We’d hit that point of the trip where it felt like we’d been away forever and only just got there; we have forever left here but were soon to be heading back. I think that is when I know I’ve fully relaxed and switched off from the daily grind and really keen to not go back to it.

Local legend. Photo: Jamie Elliott

Hanging around the South West corner in small clean surf, catching up with old friends and surfing with new ones, I could stay there forever.

It is almost paradise, not quite the tropics!

As the pulse in the swell died and nothing showing on the horizon a new south swell started hitting further north and it was time to move on back up the coast. Two foot at ten seconds should be perfect logging back at a previous spot, or so it seemed.
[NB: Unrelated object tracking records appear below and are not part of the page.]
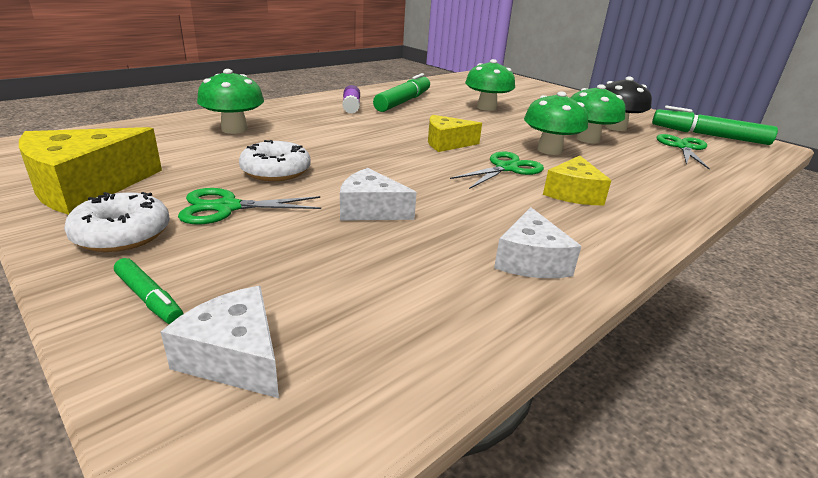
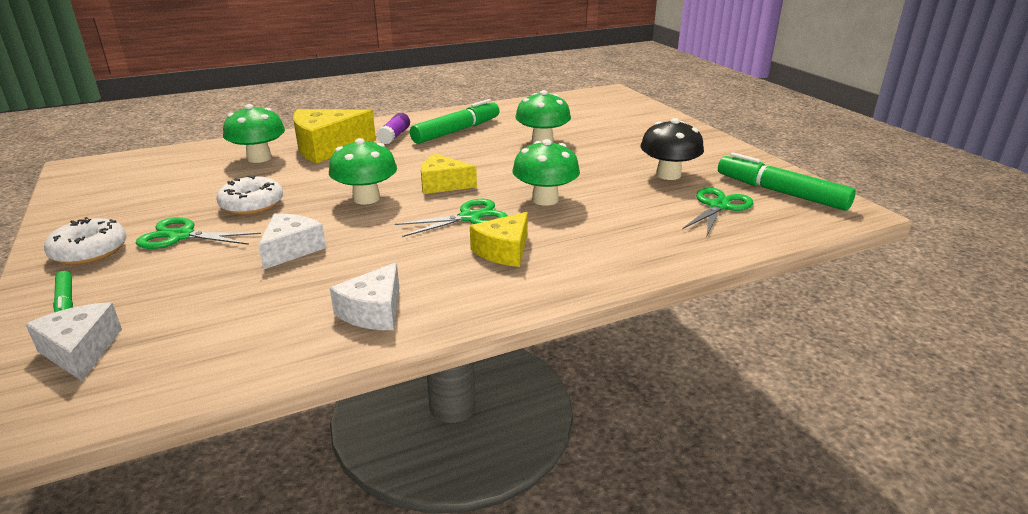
camera: 20 degrees right, 0 degrees up
yellow cheese [19,127,162,215] -> yellow cheese moved to [293,109,376,164]
white cheese [340,168,417,221] -> white cheese turned 75 degrees clockwise [258,214,326,269]
green mushroom [571,84,626,143] -> green mushroom moved to [329,138,397,204]

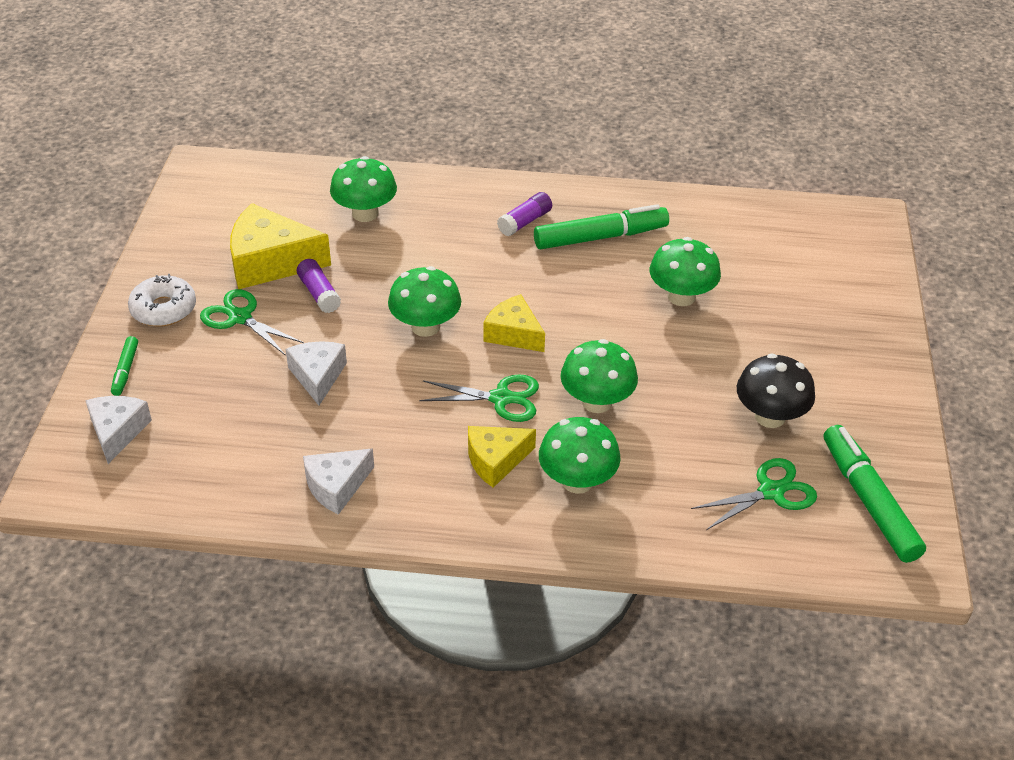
camera: 30 degrees right, 15 degrees up
white donut [217,176,283,215] -> purple glue stick [297,259,341,313]
white cheese [258,214,326,269] -> white cheese turned 60 degrees counterclockwise [285,341,347,405]
yellow cheese [293,109,376,164] -> yellow cheese moved to [230,203,331,289]
none -> green mushroom [539,417,621,494]

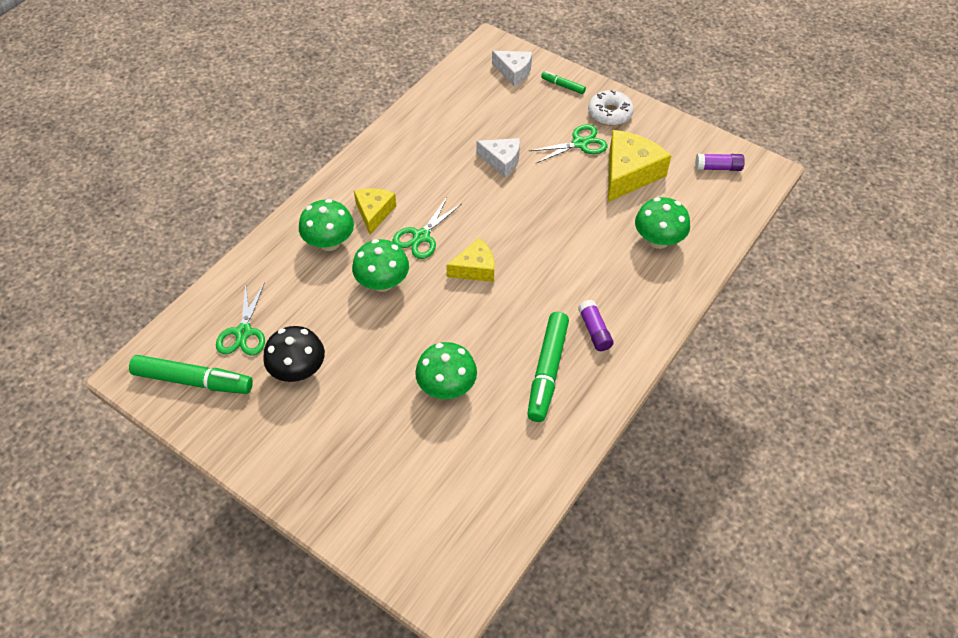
camera: 120 degrees right, 10 degrees up
purple glue stick [297,259,341,313] -> purple glue stick moved to [695,154,745,171]
white cheese [303,448,374,515] -> none
green mushroom [388,266,461,337] -> none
That first surf check, walking over the dunes, has the swell arrived or just not existed? Greeted by a reeling left, it was on again. Logs out and straight into it before the tide gets too high.
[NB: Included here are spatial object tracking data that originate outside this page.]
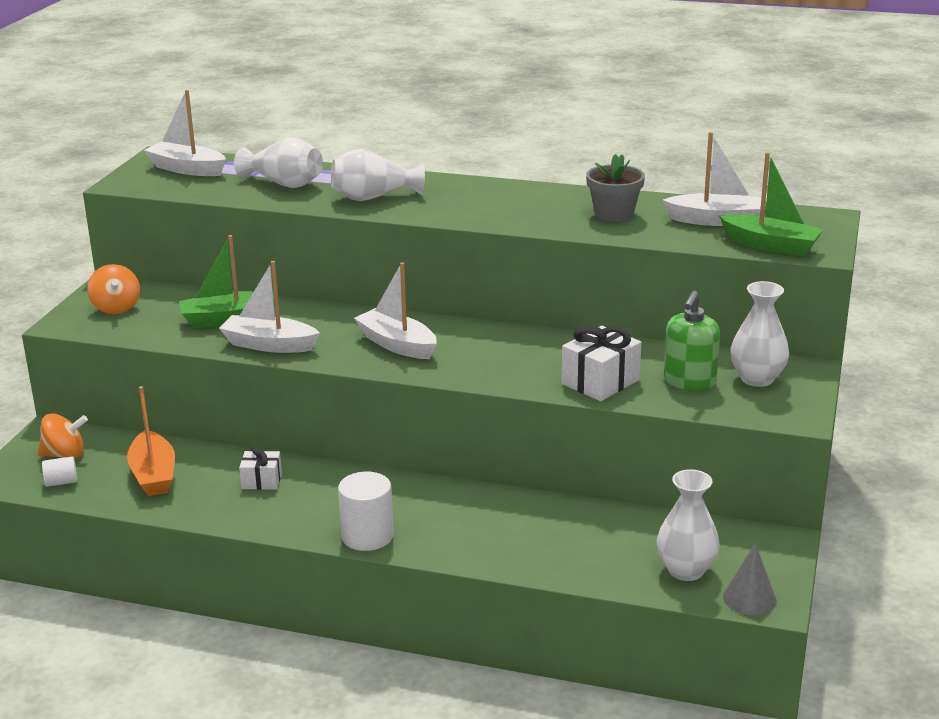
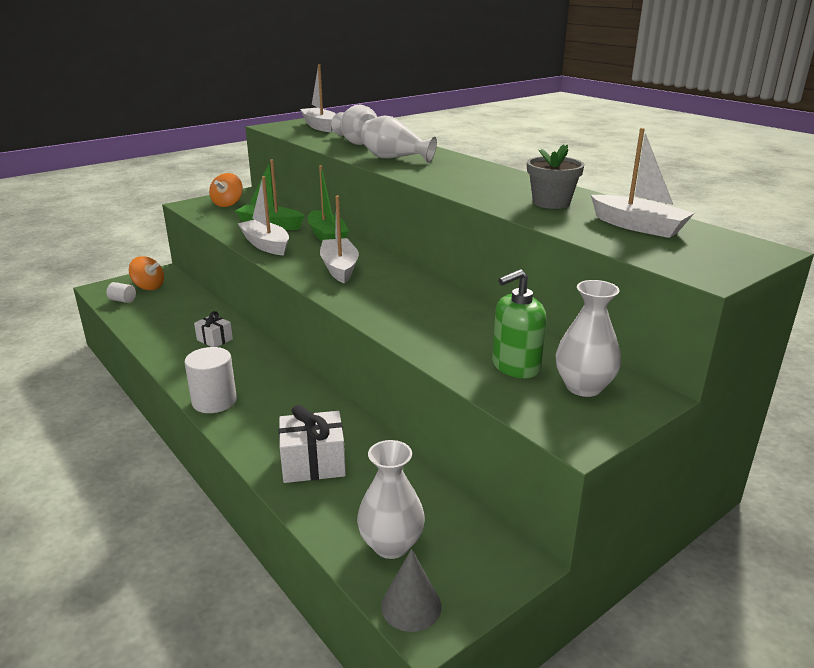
camera: 35 degrees right, 0 degrees up
orange boat [127,386,175,496] -> none
white gift [562,325,642,401] -> white gift moved to [279,405,346,483]
green boat [719,152,824,256] -> green boat moved to [307,165,349,241]

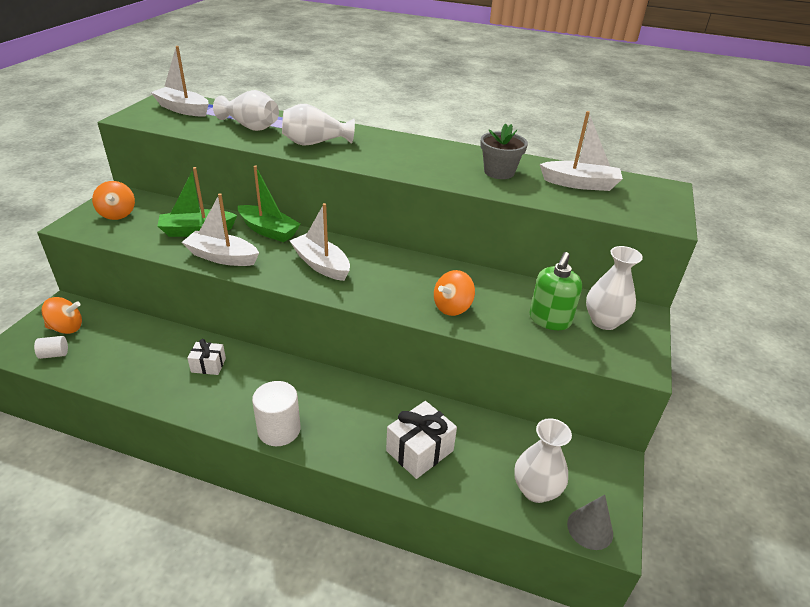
camera: 35 degrees left, 10 degrees up
none -> orange spinning top [434,270,475,316]

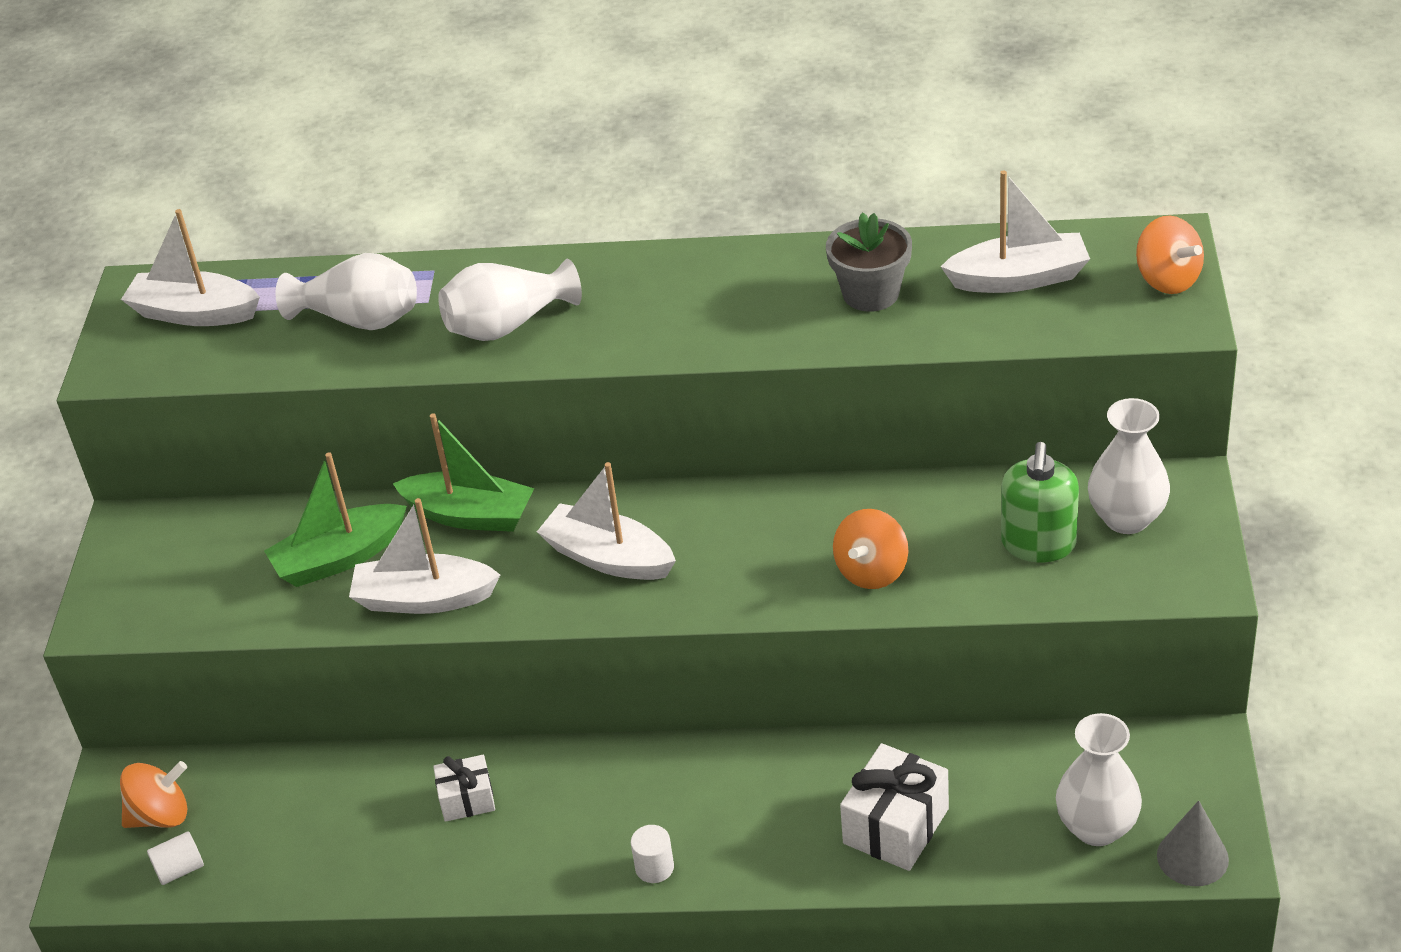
camera: 10 degrees left, 5 degrees up
orange spinning top [92,181,135,220] -> orange spinning top moved to [1136,216,1204,294]
white cylinder [252,381,300,446] -> white cylinder [631,825,674,883], size x0.54

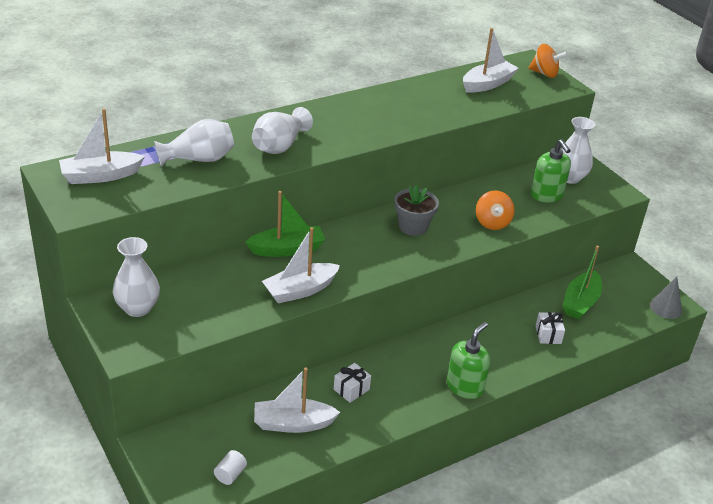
camera: 40 degrees left, 5 degrees down
orange spinning top [120,761,187,828] -> none
green boat [264,452,407,587] -> green boat moved to [563,246,602,319]
white boat [537,462,676,580] -> white boat moved to [254,367,340,433]
white cylinder [631,825,674,883] -> green soap dispenser [447,322,490,399]
grey flower pot [826,212,912,312] -> grey flower pot moved to [394,185,439,236]
white gift [840,743,949,871] -> white gift [536,312,565,344], size x0.61
white vase [1056,713,1142,846] -> white vase moved to [113,237,160,317]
On the reverse. Photo: Jamie Elliott

Still building, the sets were around head high on 6’5 Rob and he was loving it. After a few waves it was time to switch the log for the camera and get a few shots. A similar evening session went down, back in a wetsuit we stayed until dark, Rob spending as much time on the nose as possible and me swimming against a constant rip that came with a longshore drift I’ve never felt there before.
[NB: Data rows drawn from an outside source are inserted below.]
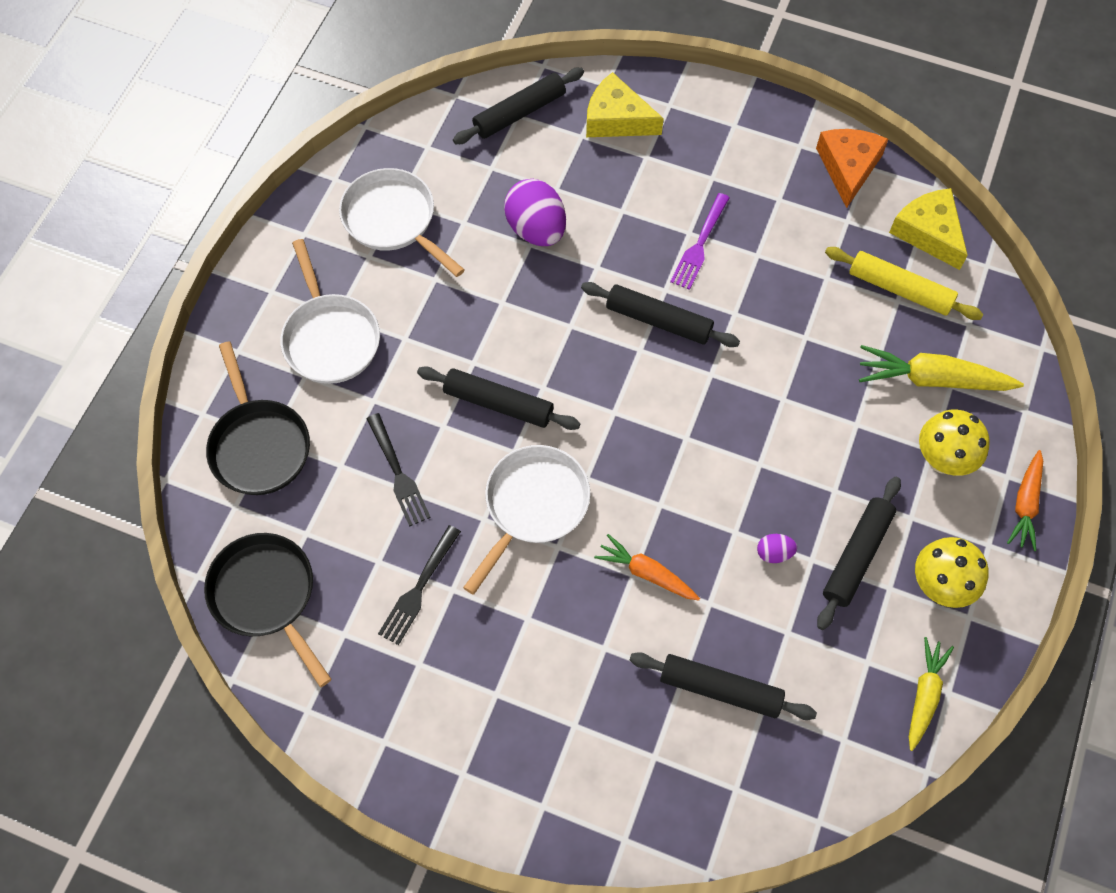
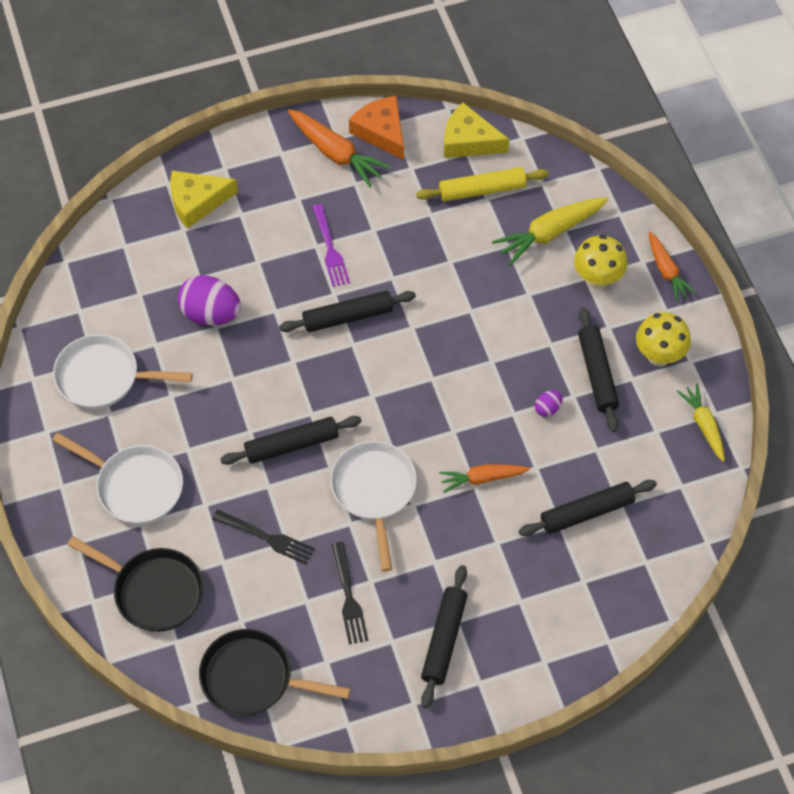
camera: 40 degrees left, 5 degrees down
black rolling pin [453,68,584,144] -> black rolling pin moved to [421,565,468,708]
none -> orange carrot [288,109,391,187]

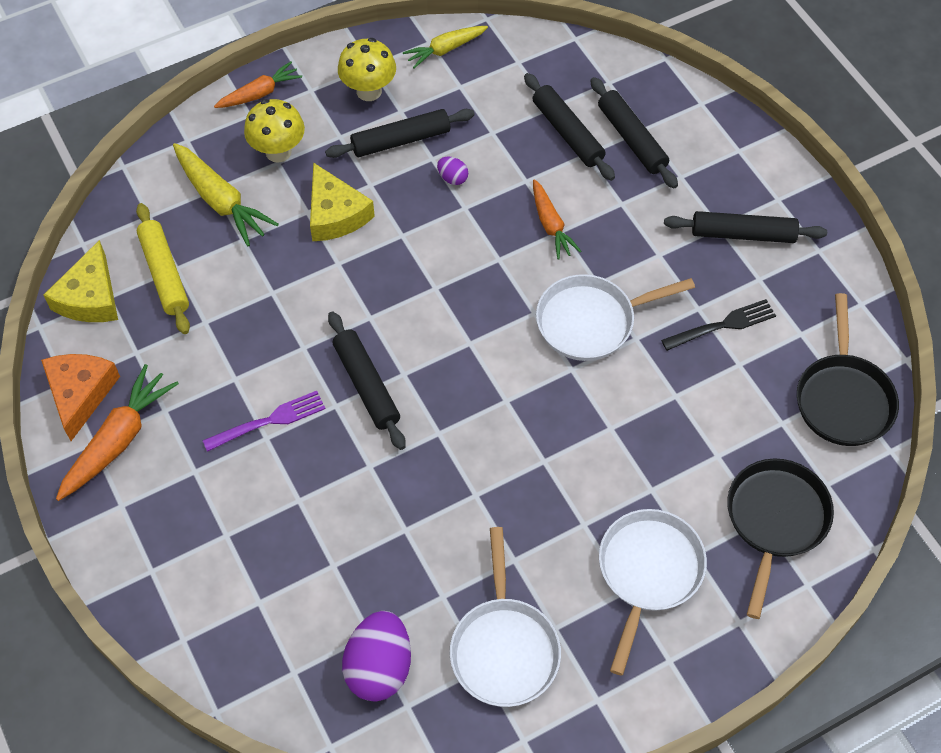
camera: 100 degrees left, 0 degrees up
yellow cheese [170,171,238,229] -> yellow cheese moved to [310,162,375,241]
purple egg [177,275,241,326] -> purple egg moved to [342,611,411,702]
black fork [212,510,315,564] -> none
black rolling pin [220,416,362,465] -> black rolling pin moved to [590,77,678,188]
orange cheese [349,96,404,160] -> orange cheese turned 135 degrees clockwise [41,354,120,441]

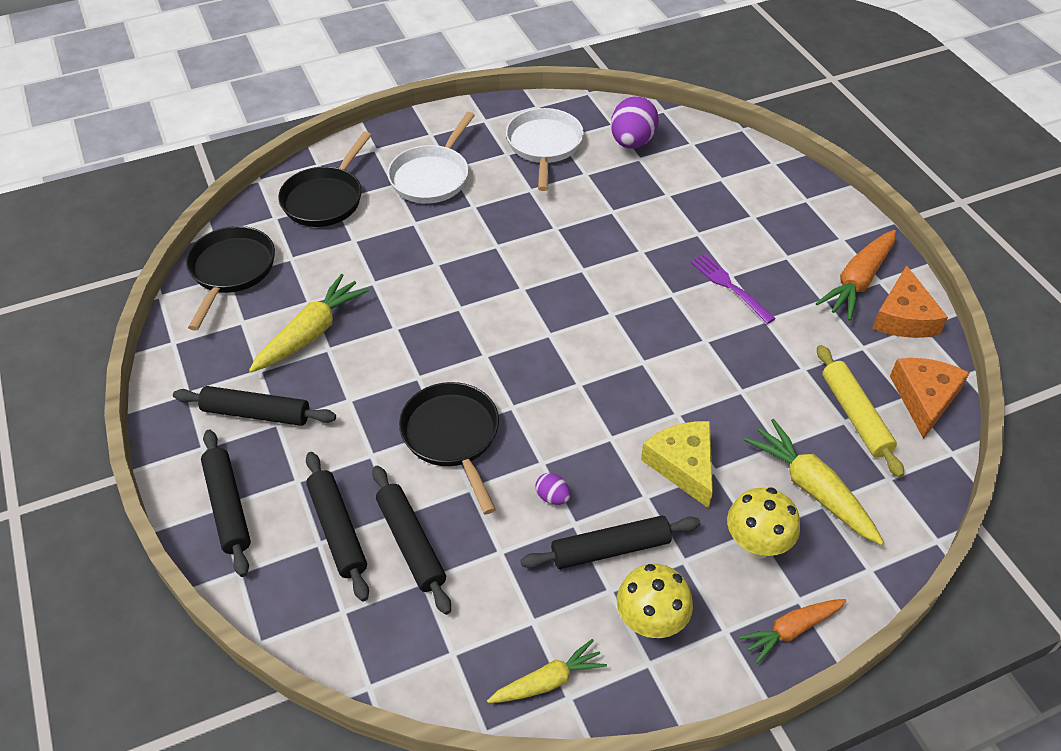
camera: 175 degrees left, 10 degrees down
yellow cheese [44,240,118,322] -> orange cheese [890,358,969,439]
purple fork [203,391,325,452] -> purple fork turned 75 degrees clockwise [690,254,776,324]
black rolling pin [328,311,406,450] -> black rolling pin moved to [201,430,251,577]
orange carrot [533,179,582,259] -> black pan [399,382,499,514]
white pan [536,274,695,361] -> none
black fork [661,299,776,351] -> yellow carrot [249,274,369,373]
The next morning brought an early thunderstorm followed by clear blue sky and a slightly smaller swell. After shooting 3 waves I decided enough was enough and it was time to surf for the rest of the trip, time was running out and I wanted my share. Time to be selfish. I had taken an 8’ midlength with me and was loving it. Why had I never owned one of these before!

Down the line. Photo: Jamie Elliott

It was time for a last-ditch effort on the food front, moules frites, the thing that had been missing from the rest of the trip and right out front of the restaurant was a beach with a little shoulder-high a-frame on it. Did I mention Rob was yet to have his honeymoon?

Well the waiter was sure convinced we were on honeymoon today, admiring Rob’s style that he’d obviously copied from Freddie Murcury then delivering some elaborately decorated ice-cream and banana splits.

Oh well, best get the shorts on for one last warm surf before we head north to Brittany and the ferry home.

Jamming. Photo: Jamie Elliott

One last surf in the north gave a hint of what was to come, chillier water, onshore breeze and strangely more people in the water. The 3/2’s back on for a quick surf and then that’s it, time to go.

With that, it was all over too soon, off to the ferry and a well-deserved shower before we got back to the other halves. Two blokes in a van carrying surfboards and customs couldn’t resist the opportunity to pull the van over to have a search.

Off the bottom. Photo: Jamie Elliott

As they opened the van to reveal a pile of boards and the stench of freshly consumed fajitas mixed with pissy wetsuits, the poor woman’s eyes nearly started to bleed, the door quickly slammed shut and we were sent on our way!

Au revoir to beautiful France, we will be back soon. Until then, keep sailing Bob!

Right, I’m off for a diabetes test due to the volume of M&M’s and coca cola consumed in the making of the piece.